*Exercise objective*.
Copy every record exactly as it appears in the data below.

::::

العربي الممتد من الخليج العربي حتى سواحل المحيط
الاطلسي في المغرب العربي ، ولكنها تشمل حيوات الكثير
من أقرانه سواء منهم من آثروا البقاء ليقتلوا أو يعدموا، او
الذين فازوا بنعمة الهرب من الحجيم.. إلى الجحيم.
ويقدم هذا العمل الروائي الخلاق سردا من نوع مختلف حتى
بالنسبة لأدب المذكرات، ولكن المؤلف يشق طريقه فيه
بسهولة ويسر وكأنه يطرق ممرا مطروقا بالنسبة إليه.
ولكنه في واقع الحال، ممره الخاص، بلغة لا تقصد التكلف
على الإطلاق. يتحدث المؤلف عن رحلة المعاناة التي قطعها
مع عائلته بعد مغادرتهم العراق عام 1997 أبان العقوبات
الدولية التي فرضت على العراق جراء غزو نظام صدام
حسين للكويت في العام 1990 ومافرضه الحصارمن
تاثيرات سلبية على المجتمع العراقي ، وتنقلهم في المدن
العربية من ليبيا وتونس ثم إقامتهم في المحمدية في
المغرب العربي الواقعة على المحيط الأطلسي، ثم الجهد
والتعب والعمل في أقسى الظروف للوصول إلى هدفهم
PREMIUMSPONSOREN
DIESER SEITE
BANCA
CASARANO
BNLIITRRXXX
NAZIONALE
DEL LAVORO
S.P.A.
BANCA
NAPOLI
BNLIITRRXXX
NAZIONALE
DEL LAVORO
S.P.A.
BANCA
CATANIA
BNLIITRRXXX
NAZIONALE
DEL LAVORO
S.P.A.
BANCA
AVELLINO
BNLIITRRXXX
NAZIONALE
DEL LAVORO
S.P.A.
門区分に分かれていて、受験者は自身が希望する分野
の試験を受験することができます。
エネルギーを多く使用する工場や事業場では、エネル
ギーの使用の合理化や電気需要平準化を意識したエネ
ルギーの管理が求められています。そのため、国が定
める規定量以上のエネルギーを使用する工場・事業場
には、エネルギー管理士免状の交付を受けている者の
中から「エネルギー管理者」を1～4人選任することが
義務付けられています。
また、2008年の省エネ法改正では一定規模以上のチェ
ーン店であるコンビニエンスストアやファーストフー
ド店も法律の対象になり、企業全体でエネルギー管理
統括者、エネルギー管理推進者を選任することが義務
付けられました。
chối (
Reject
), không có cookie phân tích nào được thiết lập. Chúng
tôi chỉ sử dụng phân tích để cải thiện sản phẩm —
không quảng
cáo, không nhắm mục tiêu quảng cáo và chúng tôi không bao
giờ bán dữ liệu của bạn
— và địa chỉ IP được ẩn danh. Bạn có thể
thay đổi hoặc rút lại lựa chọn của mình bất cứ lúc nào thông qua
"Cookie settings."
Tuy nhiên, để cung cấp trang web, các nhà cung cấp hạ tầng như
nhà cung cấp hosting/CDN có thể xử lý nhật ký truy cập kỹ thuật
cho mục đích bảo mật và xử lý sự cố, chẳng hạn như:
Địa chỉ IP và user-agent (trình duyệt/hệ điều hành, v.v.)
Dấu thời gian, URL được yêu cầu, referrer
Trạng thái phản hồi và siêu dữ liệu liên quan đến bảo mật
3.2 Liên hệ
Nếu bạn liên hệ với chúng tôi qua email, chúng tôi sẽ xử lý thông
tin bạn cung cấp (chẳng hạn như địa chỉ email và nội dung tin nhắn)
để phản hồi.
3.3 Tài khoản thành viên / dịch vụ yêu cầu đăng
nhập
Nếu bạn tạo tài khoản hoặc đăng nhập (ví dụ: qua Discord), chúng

::::

*Result of the exercise*.
العربي الممتد من الخليج العربي حتى سواحل المحيط
الاطلسي في المغرب العربي ، ولكنها تشمل حيوات الكثير
من أقرانه سواء منهم من آثروا البقاء ليقتلوا أو يعدموا، او
الذين فازوا بنعمة الهرب من الحجيم.. إلى الجحيم.
ويقدم هذا العمل الروائي الخلاق سردا من نوع مختلف حتى
بالنسبة لأدب المذكرات، ولكن المؤلف يشق طريقه فيه
بسهولة ويسر وكأنه يطرق ممرا مطروقا بالنسبة إليه.
ولكنه في واقع الحال، ممره الخاص، بلغة لا تقصد التكلف
على الإطلاق. يتحدث المؤلف عن رحلة المعاناة التي قطعها
مع عائلته بعد مغادرتهم العراق عام 1997 أبان العقوبات
الدولية التي فرضت على العراق جراء غزو نظام صدام
حسين للكويت في العام 1990 ومافرضه الحصارمن
تاثيرات سلبية على المجتمع العراقي ، وتنقلهم في المدن
العربية من ليبيا وتونس ثم إقامتهم في المحمدية في
المغرب العربي الواقعة على المحيط الأطلسي، ثم الجهد
والتعب والعمل في أقسى الظروف للوصول إلى هدفهم
PREMIUMSPONSOREN
DIESER SEITE
BANCA
CASARANO
BNLIITRRXXX
NAZIONALE
DEL LAVORO
S.P.A.
BANCA
NAPOLI
BNLIITRRXXX
NAZIONALE
DEL LAVORO
S.P.A.
BANCA
CATANIA
BNLIITRRXXX
NAZIONALE
DEL LAVORO
S.P.A.
BANCA
AVELLINO
BNLIITRRXXX
NAZIONALE
DEL LAVORO
S.P.A.
門区分に分かれていて、受験者は自身が希望する分野
の試験を受験することができます。
エネルギーを多く使用する工場や事業場では、エネル
ギーの使用の合理化や電気需要平準化を意識したエネ
ルギーの管理が求められています。そのため、国が定
める規定量以上のエネルギーを使用する工場・事業場
には、エネルギー管理士免状の交付を受けている者の
中から「エネルギー管理者」を1～4人選任することが
義務付けられています。
また、2008年の省エネ法改正では一定規模以上のチェ
ーン店であるコンビニエンスストアやファーストフー
ド店も法律の対象になり、企業全体でエネルギー管理
統括者、エネルギー管理推進者を選任することが義務
付けられました。
chối (
Reject
), không có cookie phân tích nào được thiết lập. Chúng
tôi chỉ sử dụng phân tích để cải thiện sản phẩm —
không quảng
cáo, không nhắm mục tiêu quảng cáo và chúng tôi không bao
giờ bán dữ liệu của bạn
— và địa chỉ IP được ẩn danh. Bạn có thể
thay đổi hoặc rút lại lựa chọn của mình bất cứ lúc nào thông qua
"Cookie settings."
Tuy nhiên, để cung cấp trang web, các nhà cung cấp hạ tầng như
nhà cung cấp hosting/CDN có thể xử lý nhật ký truy cập kỹ thuật
cho mục đích bảo mật và xử lý sự cố, chẳng hạn như:
Địa chỉ IP và user-agent (trình duyệt/hệ điều hành, v.v.)
Dấu thời gian, URL được yêu cầu, referrer
Trạng thái phản hồi và siêu dữ liệu liên quan đến bảo mật
3.2 Liên hệ
Nếu bạn liên hệ với chúng tôi qua email, chúng tôi sẽ xử lý thông
tin bạn cung cấp (chẳng hạn như địa chỉ email và nội dung tin nhắn)
để phản hồi.
3.3 Tài khoản thành viên / dịch vụ yêu cầu đăng
nhập
Nếu bạn tạo tài khoản hoặc đăng nhập (ví dụ: qua Discord), chúng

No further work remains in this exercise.